Der Innenminister müsse die Sicherheit aller Hessinnen und Hessen gewährleisten, unabhängig von Herkunft oder Amt, forderte Frühwald. Peter Beuth habe „in den vergangenen Jahren bewiesen, dass er diese nicht gewährleisten kann“. Es werde „Zeit, dass er die Konsequenzen zieht“.

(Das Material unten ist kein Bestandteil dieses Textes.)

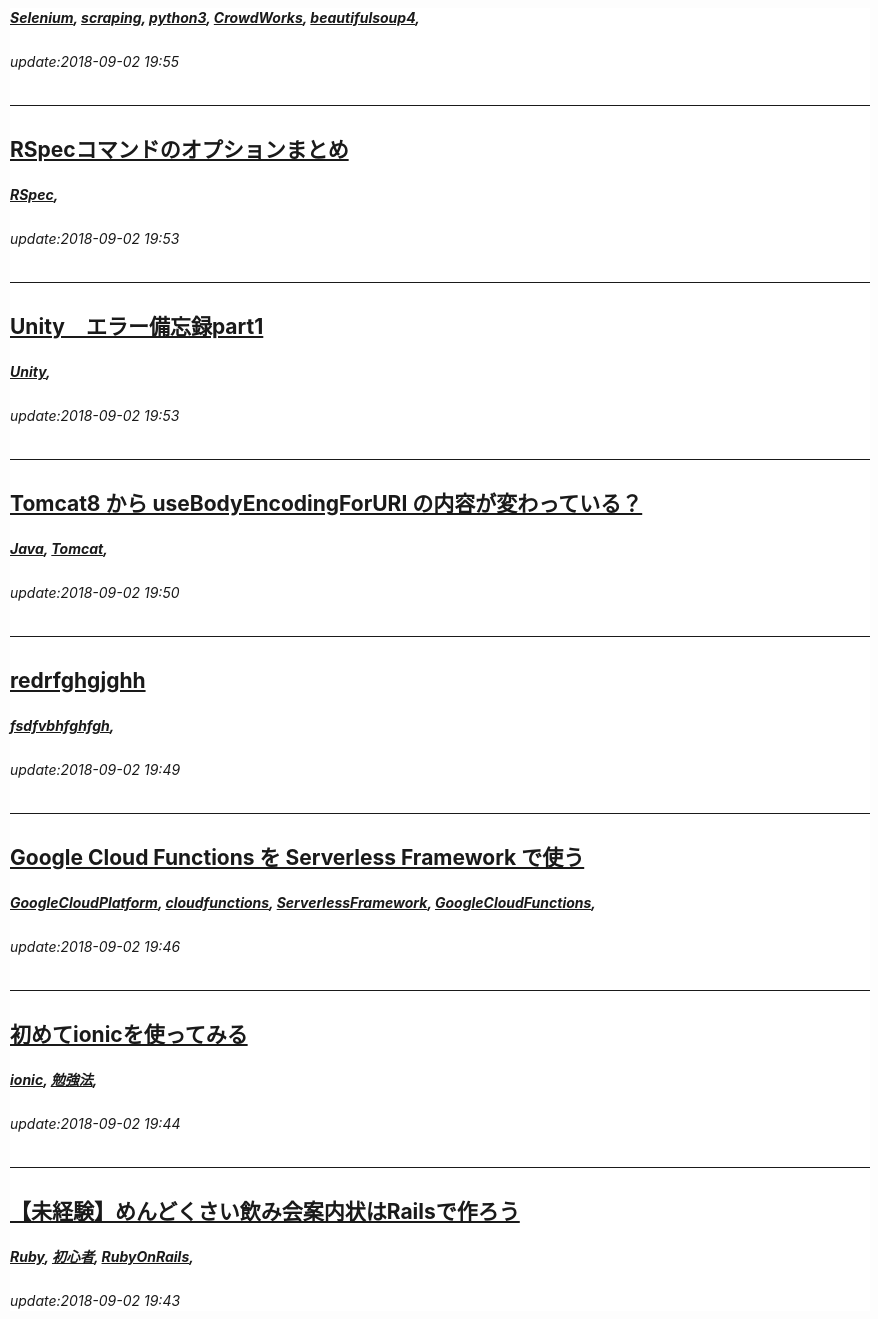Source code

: ##### [Selenium](https://qiita.com/tags/Selenium), [scraping](https://qiita.com/tags/scraping), [python3](https://qiita.com/tags/python3), [CrowdWorks](https://qiita.com/tags/CrowdWorks), [beautifulsoup4](https://qiita.com/tags/beautifulsoup4), 
###### update:2018-09-02 19:55
---
## [RSpecコマンドのオプションまとめ](https://qiita.com/ShunjiKato/items/c95e6cb0fb3523aa693a)
##### [RSpec](https://qiita.com/tags/RSpec), 
###### update:2018-09-02 19:53
---
## [ Unity　エラー備忘録part1](https://qiita.com/utasimaru/items/3f3afdad8ac37debe37c)
##### [Unity](https://qiita.com/tags/Unity), 
###### update:2018-09-02 19:53
---
## [Tomcat8 から useBodyEncodingForURI の内容が変わっている？](https://qiita.com/nekijak/items/0c1371ea3340b40b1f21)
##### [Java](https://qiita.com/tags/Java), [Tomcat](https://qiita.com/tags/Tomcat), 
###### update:2018-09-02 19:50
---
## [redrfghgjghh](https://qiita.com/szdfdsgdgdfgdf/items/e164079fa0c4d54b9418)
##### [fsdfvbhfghfgh](https://qiita.com/tags/fsdfvbhfghfgh), 
###### update:2018-09-02 19:49
---
## [Google Cloud Functions を Serverless Framework で使う](https://qiita.com/suzukenz/items/a9811461056956ee1a3b)
##### [GoogleCloudPlatform](https://qiita.com/tags/GoogleCloudPlatform), [cloudfunctions](https://qiita.com/tags/cloudfunctions), [ServerlessFramework](https://qiita.com/tags/ServerlessFramework), [GoogleCloudFunctions](https://qiita.com/tags/GoogleCloudFunctions), 
###### update:2018-09-02 19:46
---
## [初めてionicを使ってみる](https://qiita.com/alingogo/items/fc5eece405cdc6ffc025)
##### [ionic](https://qiita.com/tags/ionic), [勉強法](https://qiita.com/tags/勉強法), 
###### update:2018-09-02 19:44
---
## [【未経験】めんどくさい飲み会案内状はRailsで作ろう](https://qiita.com/shin-2/items/cdd58389a0a80ecb3d78)
##### [Ruby](https://qiita.com/tags/Ruby), [初心者](https://qiita.com/tags/初心者), [RubyOnRails](https://qiita.com/tags/RubyOnRails), 
###### update:2018-09-02 19:43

Die Gewerkschaft Erziehung und Wissenschaft (GEW) erklärte sich mit Wissler solidarisch. Die hessische GEW-Geschäftsführerin Karola Stötzel sagte: „Die Morddrohungen gegen Janine Wissler sind furchtbar und nicht hinnehmbar. Wie viele andere Drohungen und Übergriffe von Faschisten sind sie aber auch Ergebnis einer Politik, die viel zu lange das Erstarken von Neofaschismus und Rassismus ignoriert und nicht bekämpft hat.“ Für die GEW Hessen heiße dies, sich insbesondere in Schule und Unterricht für eine demokratische Teilhabe aller Menschen einzusetzen und gegen Rassismus aktiv zu werden.